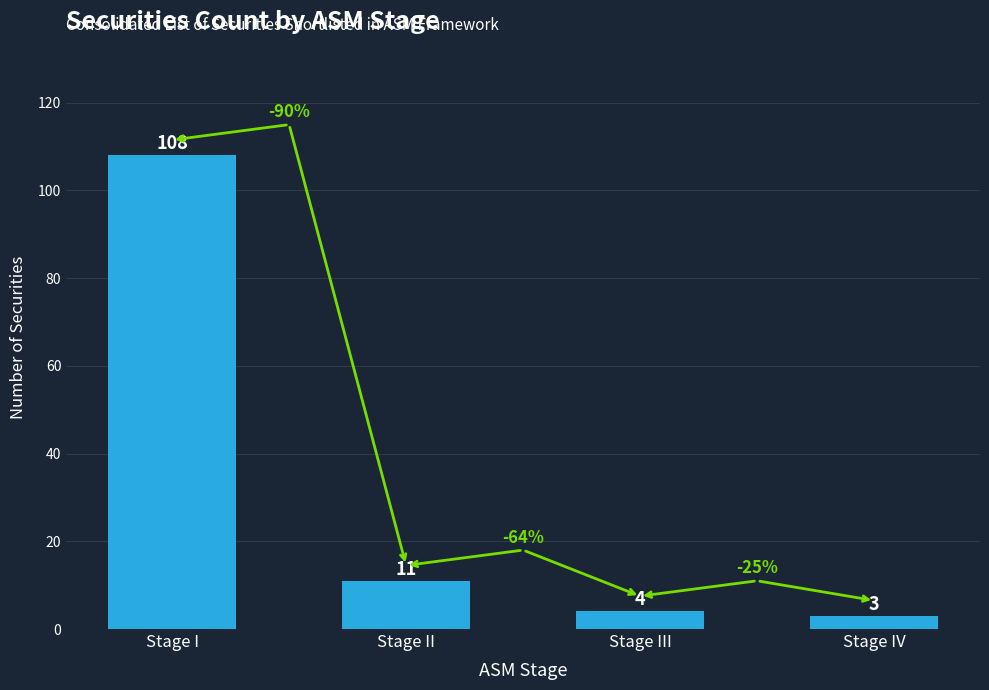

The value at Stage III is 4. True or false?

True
—————
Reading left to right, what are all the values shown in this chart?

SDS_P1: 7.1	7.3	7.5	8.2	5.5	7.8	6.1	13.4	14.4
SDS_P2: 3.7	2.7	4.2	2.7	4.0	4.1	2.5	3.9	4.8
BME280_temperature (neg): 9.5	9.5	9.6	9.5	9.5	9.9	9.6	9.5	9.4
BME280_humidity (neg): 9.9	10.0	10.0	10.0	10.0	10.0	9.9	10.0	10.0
—————
Brief => Pull out every line of the material above that contains the word "True", treating uppercase and lowercase letters as different.

Written solution =>
The value at Stage III is 4. True or false?
True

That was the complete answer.